Will Gift Cards And Community College Scholarships Convince Colorado’s Unvaccinated To Get The COVID Shot?

Hart Van Denburg/CPR News
Happy Haynes, the current Denver Parks and Recreation executive director, Denver Board of Education president and former City Council member, was among those getting a COVID-19 vaccination at Shorter AME Church in Denver, Sunday, Feb. 7, 2021.

Starting Thursday, all Coloradans who get vaccinated against COVID-19 at a state-operated vaccine site are eligible for a $100 Walmart gift card while supplies last. 

“This will help people get protected first and foremost,” said Gov. Jared Polis, as he announced the new incentive. “That's why we're doing it, but we know it means a lot to a single mom with three kids, 12 to 17 to go and get vaccinated with the family and get $400 worth of Walmart gift certificates. That can make a big difference.”

Those sites, for Thursday, include Nederland, Aurora, Alamosa, Hooper, Loveland, Canon City, Pueblo, Delta, and Denver. There are 11,000 gift cards available at the state sites, with 10 percent of the cost donated by Walmart and the rest from interest earned on coronavirus relief funds provided to the state by the federal government.

To find a state vaccine site, and more details, go to cocomebackcash.com.  

Dwindling interest in vaccinations had Polis offering both the gift cards and a second incentive on Wednesday. The state's community college system is launching a new scholarship drawing with Amazon, to encourage more students to get vaccinated. There will be $75,000 in scholarships for 67 students. 

The state of vaccination in Colorado

So far, more than 71 percent of adults in Colorado have gotten at least one dose of the COVID-19 vaccine. But that leaves almost 2.5 million people who have not received even a single dose.

Those people are making up a large portion of the growing COVID-19 caseload, while also providing hosts for the coronavirus that allow it to keep mutating toward a day when scientists warn current vaccines might no longer be effective at stopping it.

Between April 1 and June 30, 94.5 percent of the 4,881 people in Colorado who were admitted to hospitals with COVID-19 were unvaccinated or had not yet had 14 days pass since they became fully vaccinated, the point at which people have full protection.

The unvaccinated also made up 93.4 percent of the 513 deaths caused by COVID-19 in that period, according to data released by the state health department.

Fewer than 3 percent of those who have tested positive for COVID-19 in the state since Jan. 1 were vaccinated.

That impact is being felt disproportionately across Colorado

Garfield County’s public health department announced Tuesday that 100 percent of the people hospitalized there with COVID-19 since June 1 were unvaccinated.

Just 55 percent of Garfield County’s eligible population of those 12 and older are fully vaccinated, and only 62.1 percent have had even one dose. That places the county 23rd in the state for vaccination rate. 

Crowley County, east of Pueblo, has the lowest vaccination rate in the state at 19.5 percent, while San Juan, near Durango, is highest at 94.5 percent.

The large unvaccinated population is driving the number of cases back up in the state. There were 3,180 cases reported in the week of July 11, an increase of 28 percent over the week before, and the largest weekly total since May. Deaths have grown too, with 40 Coloradans dying the week of July 4, the largest number since the first full week of June. 

Getting the word out about vaccines

Doctors and public health experts say the vaccine is the best way to protect against contracting COVID and avoiding hospitalization or death from the virus.

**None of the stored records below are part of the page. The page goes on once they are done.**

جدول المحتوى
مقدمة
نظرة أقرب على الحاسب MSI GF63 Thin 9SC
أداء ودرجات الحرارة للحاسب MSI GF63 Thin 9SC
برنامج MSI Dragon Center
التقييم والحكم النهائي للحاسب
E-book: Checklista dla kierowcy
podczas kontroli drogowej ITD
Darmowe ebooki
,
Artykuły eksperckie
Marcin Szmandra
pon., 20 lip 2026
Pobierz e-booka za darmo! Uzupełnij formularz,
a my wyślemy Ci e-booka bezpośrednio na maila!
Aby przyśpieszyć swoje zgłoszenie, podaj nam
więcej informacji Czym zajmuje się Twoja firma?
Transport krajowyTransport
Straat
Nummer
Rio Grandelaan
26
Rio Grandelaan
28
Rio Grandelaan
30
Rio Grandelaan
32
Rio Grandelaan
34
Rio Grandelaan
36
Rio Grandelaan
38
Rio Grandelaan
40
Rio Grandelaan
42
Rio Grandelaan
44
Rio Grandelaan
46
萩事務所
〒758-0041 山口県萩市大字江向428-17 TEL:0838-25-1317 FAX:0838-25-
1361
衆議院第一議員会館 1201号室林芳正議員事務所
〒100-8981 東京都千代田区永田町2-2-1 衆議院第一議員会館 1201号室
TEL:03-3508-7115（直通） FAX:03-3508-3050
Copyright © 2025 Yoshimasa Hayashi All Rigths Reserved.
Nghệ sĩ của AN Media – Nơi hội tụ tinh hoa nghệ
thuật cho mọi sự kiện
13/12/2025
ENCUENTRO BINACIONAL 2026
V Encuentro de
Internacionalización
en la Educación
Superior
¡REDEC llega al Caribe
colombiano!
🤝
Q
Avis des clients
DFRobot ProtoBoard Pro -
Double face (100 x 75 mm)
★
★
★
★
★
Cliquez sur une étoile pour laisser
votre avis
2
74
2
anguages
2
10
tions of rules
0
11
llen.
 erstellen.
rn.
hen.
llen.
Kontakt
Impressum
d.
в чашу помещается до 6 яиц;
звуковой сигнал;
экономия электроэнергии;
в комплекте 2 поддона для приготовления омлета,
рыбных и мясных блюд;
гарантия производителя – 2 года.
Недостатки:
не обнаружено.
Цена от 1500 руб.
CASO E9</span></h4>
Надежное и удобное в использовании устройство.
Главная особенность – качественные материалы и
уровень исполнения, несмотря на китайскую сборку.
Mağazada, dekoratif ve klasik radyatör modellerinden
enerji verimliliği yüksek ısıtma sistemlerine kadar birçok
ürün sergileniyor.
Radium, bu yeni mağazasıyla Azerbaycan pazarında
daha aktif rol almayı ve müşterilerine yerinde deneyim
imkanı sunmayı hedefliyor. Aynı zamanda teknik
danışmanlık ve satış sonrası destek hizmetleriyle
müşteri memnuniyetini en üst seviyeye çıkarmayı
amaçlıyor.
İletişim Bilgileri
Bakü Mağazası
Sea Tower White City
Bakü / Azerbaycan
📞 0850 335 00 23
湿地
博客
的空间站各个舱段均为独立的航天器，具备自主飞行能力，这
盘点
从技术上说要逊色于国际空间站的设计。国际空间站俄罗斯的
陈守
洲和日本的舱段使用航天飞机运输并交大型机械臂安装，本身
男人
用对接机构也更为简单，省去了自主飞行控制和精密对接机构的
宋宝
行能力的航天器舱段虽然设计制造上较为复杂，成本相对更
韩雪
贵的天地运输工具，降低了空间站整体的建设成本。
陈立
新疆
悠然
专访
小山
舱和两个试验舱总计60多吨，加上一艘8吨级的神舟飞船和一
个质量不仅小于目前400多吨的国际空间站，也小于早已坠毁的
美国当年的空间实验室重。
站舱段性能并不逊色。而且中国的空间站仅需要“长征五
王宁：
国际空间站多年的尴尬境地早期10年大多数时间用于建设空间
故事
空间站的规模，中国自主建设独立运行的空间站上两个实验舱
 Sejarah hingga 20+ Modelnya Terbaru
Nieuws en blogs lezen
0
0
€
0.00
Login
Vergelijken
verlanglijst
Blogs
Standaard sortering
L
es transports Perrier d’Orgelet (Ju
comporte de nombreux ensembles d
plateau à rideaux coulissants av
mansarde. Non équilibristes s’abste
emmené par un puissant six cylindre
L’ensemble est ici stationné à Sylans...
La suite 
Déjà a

That includes the highly transmissible Delta variant, that’s now the dominant strain in Colorado and the U.S.

“The state is working around the clock to educate Coloradans about the vaccine and answer any and all questions and concerns people may have about getting vaccinated,” said Tara Trujillo, Colorado's COVID-19 Vaccine Campaign Manager who joined the governor at the press update. “From making calls and sending text messages, airing television, radio, digital, and print ads, to actively combating misinformation about the vaccine, Colorado is focused on providing as much information as possible to encourage more people to get vaccinated.”

To date the effort has made more than 2.3 million outbound calls, resulting in conversations about the vaccine with over 39,000 Coloradans, Trujillo said. More than 918,000 text messages in both English and Spanish have been sent to provide more information about the vaccine.

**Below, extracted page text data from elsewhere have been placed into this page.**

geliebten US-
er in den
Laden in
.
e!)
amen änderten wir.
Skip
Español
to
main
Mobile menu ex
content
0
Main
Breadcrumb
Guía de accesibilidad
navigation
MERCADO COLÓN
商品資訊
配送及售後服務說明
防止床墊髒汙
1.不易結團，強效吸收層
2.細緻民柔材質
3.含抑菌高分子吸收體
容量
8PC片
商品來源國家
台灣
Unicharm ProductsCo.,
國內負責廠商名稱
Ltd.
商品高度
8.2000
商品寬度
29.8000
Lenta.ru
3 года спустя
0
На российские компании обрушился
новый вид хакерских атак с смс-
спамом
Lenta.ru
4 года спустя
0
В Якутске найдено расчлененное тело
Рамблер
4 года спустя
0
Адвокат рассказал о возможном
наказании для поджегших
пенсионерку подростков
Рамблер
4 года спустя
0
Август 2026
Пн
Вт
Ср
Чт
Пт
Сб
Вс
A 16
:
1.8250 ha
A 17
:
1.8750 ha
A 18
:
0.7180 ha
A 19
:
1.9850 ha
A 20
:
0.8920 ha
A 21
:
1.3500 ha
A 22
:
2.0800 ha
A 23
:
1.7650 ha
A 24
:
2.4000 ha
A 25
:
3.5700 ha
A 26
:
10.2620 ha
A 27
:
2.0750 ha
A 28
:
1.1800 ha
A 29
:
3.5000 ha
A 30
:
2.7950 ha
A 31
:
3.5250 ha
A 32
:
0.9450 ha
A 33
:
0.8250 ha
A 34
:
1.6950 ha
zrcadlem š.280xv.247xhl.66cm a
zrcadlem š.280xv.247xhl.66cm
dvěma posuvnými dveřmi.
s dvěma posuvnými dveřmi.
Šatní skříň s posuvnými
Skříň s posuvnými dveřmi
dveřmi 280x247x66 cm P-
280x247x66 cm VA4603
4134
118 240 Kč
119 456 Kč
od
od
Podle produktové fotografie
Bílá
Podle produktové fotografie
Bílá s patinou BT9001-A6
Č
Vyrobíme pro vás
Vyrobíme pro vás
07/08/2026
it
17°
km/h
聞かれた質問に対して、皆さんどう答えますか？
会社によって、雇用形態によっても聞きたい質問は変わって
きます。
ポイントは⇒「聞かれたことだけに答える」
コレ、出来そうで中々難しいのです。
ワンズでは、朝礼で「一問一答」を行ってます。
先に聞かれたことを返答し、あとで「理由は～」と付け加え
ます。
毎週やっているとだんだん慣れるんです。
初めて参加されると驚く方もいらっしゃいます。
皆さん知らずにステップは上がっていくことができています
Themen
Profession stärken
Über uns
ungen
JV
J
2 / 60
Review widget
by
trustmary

The campaign has helped establish hundreds of vaccine clinics throughout the state, including through mobile buses, via employers, and at local community centers. 

Polis said the state is taking an all-of-the-above approach.

“We know how to end the pandemic. It's in our power to do so, and we need to do so, and we are leaving no stone unturned in doing that. It's really a full-court press,” he said.